------ FRAGMENTO PARA LEER ------

Entre los dos nos recomendaron un recorrido para esa misma tarde. El destino era Montmartre. Subimos derecho a Sacré-Coeur y nos quedamos fascinados con la vista desde ahí, tratando de adivinar cuál era cada uno de los edificios que veíamos. Fuimos bajando y perdiéndonos en las callecitas del monte, y tal cómo nos habían indicado, nos encontramos con el Moulin Rouge. Ya estaba cayendo la noche y la marquesina estaba toda iluminada, tal cual la imagen que uno tiene de las películas. Sólo por curiosidad averiguamos el precio para entrar: 150 Euros por persona la entrada más económica para la cena-show. No teníamos cambio, así que tuvimos que irnos a cenar a Mc Donald’s.

La vuelta a casa tuvo su escala en la Opera, uno de los edificios que nos faltaba conocer. Nos sentamos un ratito a mirarla, pero por el rabillo del ojo algo nos llamaba más la atención. A unos 200 metros se divisaba una columna altísima en el medio de una plaza. Era la Columna Vendôme. El camino hasta allí era una seguidilla de joyerías y tiendas lujosas, y la plaza a su alrededor era el lugar de los Hoteles más famosos y más caros, como el Ritz. En el centro de semejante opulencia, se levanta una columna de bronce de más de 40 metros de alto. Fue construida en homenaje a una de las victorias de Napoleón y forrada por el bronce de los cañones de sus enemigos. Grabada con bajorrelieves sobre las distintas batallas, y, como si fuera poco, coronada por una escultura de Napoleón vestido de emperador romano. Ya no había dudas, Paris tenía de todo.

El domingo nos esperaba con uno de los platos fuertes: el Louvre. El primer domingo del mes es gratis entrar al Louvre, por lo que aficionados al ahorro, allí estábamos. Intentamos llegar temprano, pero el tiempo es algo muy relativo. Para dos amantes del buen dormir, estar haciendo la cola a las 10 de la mañana era casi estoico. Sin embargo, para cientos de personas no era demasiado esfuerzo. La cola llenaba el primer y el segundo patio completos (muchos metros cuadrados). La cola más larga que hicimos en nuestra vida. Especulamos con la idea de que Fernando, el artista mexicano que habíamos conocido en el micro, estuviera allí, ya que habíamos quedado en encontrarnos. Evidentemente él había contado con lo mismo de nuestra parte. Por suerte, la fila avanzó bastante rápido. Fernando apareció y los tres entramos al museo más famoso del mundo.

------

▶ [REQUISITOS DE LA TAREA]: Copie sin alteraciones, del relato sobre el viaje a París, el pasaje que arranca con las palabras "Entre los dos" y concluye con "a Mc Donald’s.".

------ DATOS PROPORCIONADOS ------

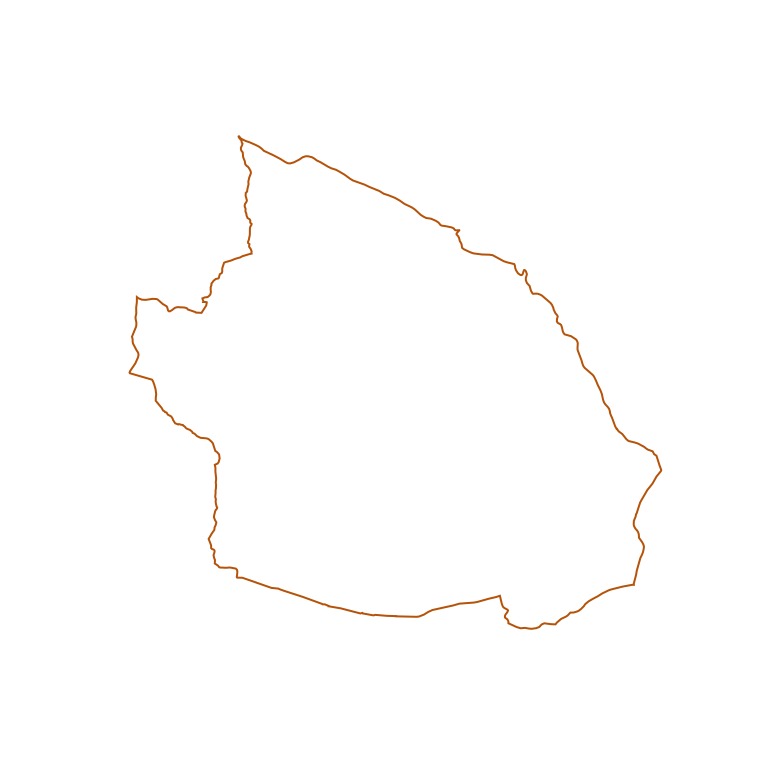 Adunati, Prahova, Romania (Equal Earth projection), rotated 163°
{"feature_id": "2599482B72969969985711", "entity_name": "Adunati", "entity_type": "district", "adm_level": 2, "iso_a3": "ROU", "parent_name": "Romania", "parent_adm1": "Prahova", "projection": "equal_earth", "projection_center": [25.597, 45.18], "detail": "fine", "context": "isolated", "style": "outline", "palette": "amber", "viewbox_px": 768, "rotation_deg": 163, "n_neighbors": 0, "source": "geoboundaries", "source_scale": "gbopen_adm2", "svg_char_len": 6166}
<svg xmlns="http://www.w3.org/2000/svg" viewBox="0 0 768 768"><g transform="rotate(163 384 384)"><path d="M450.6,664.0L450.7,662.2L449.3,658.9L449.2,658.3L449.4,656.3L449.0,655.4L449.4,654.5L451.8,651.7L452.2,650.2L452.2,648.9L451.4,646.8L452.3,642.5L452.3,640.9L452.0,638.0L452.4,634.6L451.6,632.7L450.8,631.9L450.1,630.3L449.4,627.3L449.4,625.4L449.9,624.1L452.4,621.0L454.2,617.9L454.7,616.9L455.1,614.7L457.5,610.6L458.7,608.0L460.3,607.2L461.3,604.5L461.4,599.8L461.7,599.2L462.6,598.1L464.2,596.9L465.2,595.1L465.3,593.6L465.1,592.2L466.0,589.7L466.0,588.0L465.8,587.5L466.2,585.2L465.9,582.5L464.4,580.9L464.2,580.4L464.1,579.2L464.6,578.1L464.7,577.3L463.8,575.8L464.2,575.0L465.8,573.6L466.7,572.1L468.7,565.9L471.0,561.6L472.6,559.5L472.7,558.5L471.8,557.2L472.0,556.6L472.7,555.4L472.8,554.5L472.0,552.1L471.8,549.5L472.4,548.4L472.5,547.4L475.1,547.6L482.2,547.6L484.5,547.1L489.6,547.2L493.9,546.8L500.2,546.9L501.5,546.7L504.4,542.6L505.2,541.1L505.6,539.3L506.6,537.6L508.9,537.0L511.0,533.7L511.7,533.4L514.2,533.6L516.7,532.6L519.6,530.5L519.9,530.0L520.0,529.2L521.4,527.3L522.3,524.5L522.6,522.7L523.8,520.5L524.9,519.7L527.3,518.7L530.1,519.2L532.6,519.0L532.7,517.7L532.5,516.1L533.0,515.3L530.2,514.4L529.6,514.0L529.8,513.4L531.1,511.0L537.7,505.4L543.0,507.3L543.3,507.9L549.8,512.6L550.1,513.7L550.9,514.5L552.5,515.5L559.1,517.9L561.6,518.0L565.3,516.6L567.6,516.1L568.4,516.4L569.0,517.4L568.9,521.0L569.2,521.9L572.2,525.2L575.7,530.9L576.6,531.7L580.4,533.1L587.2,534.1L590.8,535.4L593.7,537.7L594.9,539.4L596.5,534.3L598.6,529.7L600.4,523.5L602.1,520.6L602.6,518.1L602.8,515.3L603.8,512.3L604.4,511.2L611.2,502.9L611.3,500.3L612.0,498.0L612.2,496.2L610.8,488.8L610.1,486.3L610.0,484.8L610.3,483.4L611.7,481.1L615.8,476.4L622.9,470.7L624.0,469.3L623.9,468.6L604.6,456.0L604.1,454.2L603.9,450.5L604.0,445.7L604.9,440.6L606.1,438.0L607.2,434.7L603.7,426.3L603.0,423.2L601.8,421.9L601.6,421.1L600.3,420.3L599.7,417.9L597.0,415.2L596.3,412.9L596.2,411.0L595.2,407.5L592.7,405.5L592.4,405.7L591.4,405.4L590.0,404.4L588.3,403.6L588.1,402.8L587.2,401.9L586.0,399.3L582.8,396.6L581.4,394.4L581.3,393.2L579.7,391.9L578.1,388.9L576.3,387.2L575.2,386.2L570.1,384.1L568.5,383.2L567.5,382.1L565.8,379.3L565.0,377.3L564.9,369.3L563.7,367.9L562.3,364.9L562.9,361.0L564.9,357.7L566.3,356.6L569.4,356.2L569.7,353.2L570.9,349.3L572.1,342.8L573.7,338.9L574.1,336.5L575.2,333.4L576.2,331.5L576.9,329.1L578.4,325.4L578.5,322.7L579.3,321.2L579.8,318.3L579.9,315.7L579.7,314.4L581.0,313.0L581.6,312.8L582.6,311.8L584.8,308.1L585.6,306.3L585.4,303.2L584.8,300.9L584.9,300.4L586.6,297.8L587.9,296.5L588.9,294.1L592.5,291.3L597.0,287.1L596.5,280.2L597.3,277.7L596.9,276.7L595.2,275.3L594.9,274.7L594.8,274.0L595.2,272.9L597.1,270.0L597.3,267.3L597.1,265.1L598.3,261.8L595.9,258.9L595.3,257.3L594.6,256.5L589.0,254.5L584.8,253.5L579.7,250.8L579.0,249.5L578.9,248.2L579.9,245.3L581.2,242.5L581.2,242.0L580.7,241.6L576.2,240.2L551.2,221.9L544.6,219.1L544.3,218.6L540.0,215.4L524.1,204.3L507.5,191.8L507.2,191.3L505.1,190.6L501.7,187.9L501.9,187.6L491.1,182.2L473.7,171.5L471.5,171.4L471.4,170.8L461.7,165.8L459.9,165.8L448.9,161.4L440.3,158.5L440.4,158.3L421.1,151.9L418.6,151.4L413.2,151.8L408.3,153.1L403.7,153.7L382.5,152.0L376.1,151.9L361.9,148.7L358.6,148.3L346.2,148.0L339.1,147.5L335.1,147.6L335.6,139.3L335.4,136.3L334.4,134.6L331.9,132.1L331.6,131.2L332.6,129.9L335.3,127.9L335.9,127.2L336.4,126.1L336.6,125.6L336.3,124.8L335.0,123.1L334.6,121.8L334.5,120.3L335.0,118.8L328.1,112.7L324.6,110.4L320.6,109.6L316.6,107.6L314.3,106.7L309.8,106.0L306.3,106.3L305.0,107.2L303.3,108.0L300.7,108.3L294.5,105.5L290.3,104.0L288.3,105.4L283.2,107.6L278.3,108.3L276.1,108.9L272.6,110.9L269.4,110.0L265.7,110.0L264.1,110.2L261.2,111.3L258.0,113.0L256.0,114.6L252.0,116.3L247.0,117.5L241.6,118.5L236.6,119.9L229.5,121.0L226.7,121.1L215.2,120.5L205.4,119.4L203.8,118.9L203.6,119.9L198.6,128.0L196.9,131.5L189.8,142.5L186.8,145.8L185.3,147.8L183.5,151.1L182.9,152.8L182.9,154.6L183.3,157.0L185.1,162.4L184.3,165.7L184.3,168.0L184.7,169.7L185.8,172.0L186.4,174.7L186.3,176.6L185.1,180.0L182.1,183.7L181.0,185.8L180.3,186.3L173.9,195.5L172.5,197.0L163.2,205.6L156.3,210.3L150.4,215.9L145.0,219.5L144.2,220.2L144.0,220.8L144.3,225.5L144.4,235.3L144.4,235.7L146.2,238.0L146.8,241.1L150.6,243.9L151.9,245.3L153.5,247.7L158.4,252.7L161.4,254.8L166.3,257.7L167.1,258.4L168.3,260.2L170.7,266.4L173.2,269.8L173.8,271.0L174.3,273.0L174.7,273.0L175.3,276.0L175.8,285.0L176.2,287.7L176.3,290.6L176.0,291.2L176.0,294.4L176.6,296.3L178.3,299.8L179.0,302.2L179.1,305.0L178.6,310.7L178.9,315.0L179.8,320.2L180.3,325.3L181.0,329.7L181.7,331.6L187.4,340.8L188.1,342.8L188.3,345.5L188.2,348.9L188.9,359.5L188.7,361.0L186.8,366.3L186.7,367.6L187.0,369.7L187.6,370.8L191.1,375.0L196.8,378.7L197.5,380.8L197.6,382.0L197.3,386.0L197.3,388.3L197.9,389.6L200.0,391.7L200.4,393.3L199.5,395.7L198.2,397.6L198.2,398.9L199.4,401.7L200.0,405.8L199.8,407.0L200.2,410.4L201.0,412.7L207.1,422.4L208.6,423.9L210.5,425.3L212.2,426.0L215.1,426.7L215.5,427.2L216.2,430.2L216.1,435.1L217.8,438.8L218.0,441.7L217.4,443.9L215.4,446.9L215.2,447.9L215.4,450.5L216.1,451.8L216.7,452.0L217.7,451.0L218.8,449.1L219.8,448.1L220.9,448.0L221.7,448.4L223.5,450.7L224.5,454.2L224.6,456.5L224.2,459.1L224.4,460.6L231.1,464.6L233.7,466.5L242.4,475.4L245.6,476.9L252.4,479.2L259.7,482.5L261.1,483.3L263.6,485.3L268.2,489.5L269.5,491.4L269.0,494.8L269.1,496.2L269.7,498.5L269.5,501.8L269.9,503.7L270.9,505.9L270.5,506.8L267.1,508.9L267.1,509.1L270.1,509.8L271.3,510.8L271.8,512.4L273.4,513.9L278.1,516.5L282.7,518.7L283.5,519.6L284.7,522.5L286.7,524.9L290.8,528.4L295.1,530.4L297.2,532.4L299.5,535.1L303.4,541.8L306.0,545.0L311.6,550.1L315.4,554.9L319.1,558.8L324.7,563.3L328.5,565.9L332.0,569.9L340.2,576.6L344.5,580.5L354.2,587.7L356.4,590.2L360.6,595.8L364.8,600.4L367.4,603.0L371.2,605.6L374.0,608.2L379.9,614.7L382.9,617.4L385.1,620.4L386.8,622.1L390.1,624.0L392.4,624.7L395.6,624.6L399.7,623.3L405.6,622.3L409.4,622.4L411.7,623.4L414.1,625.8L417.1,629.3L422.7,634.9L430.7,642.1L432.3,645.0L434.2,647.6L436.6,649.9L441.8,654.4L445.3,656.9L449.0,660.4L450.6,664.0Z" fill="none" stroke="#b45309" stroke-width="2"/></g></svg>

------

▶ [SOLUCIÓN]:
Entre los dos nos recomendaron un recorrido para esa misma tarde. El destino era Montmartre. Subimos derecho a Sacré-Coeur y nos quedamos fascinados con la vista desde ahí, tratando de adivinar cuál era cada uno de los edificios que veíamos. Fuimos bajando y perdiéndonos en las callecitas del monte, y tal cómo nos habían indicado, nos encontramos con el Moulin Rouge. Ya estaba cayendo la noche y la marquesina estaba toda iluminada, tal cual la imagen que uno tiene de las películas. Sólo por curiosidad averiguamos el precio para entrar: 150 Euros por persona la entrada más económica para la cena-show. No teníamos cambio, así que tuvimos que irnos a cenar a Mc Donald’s.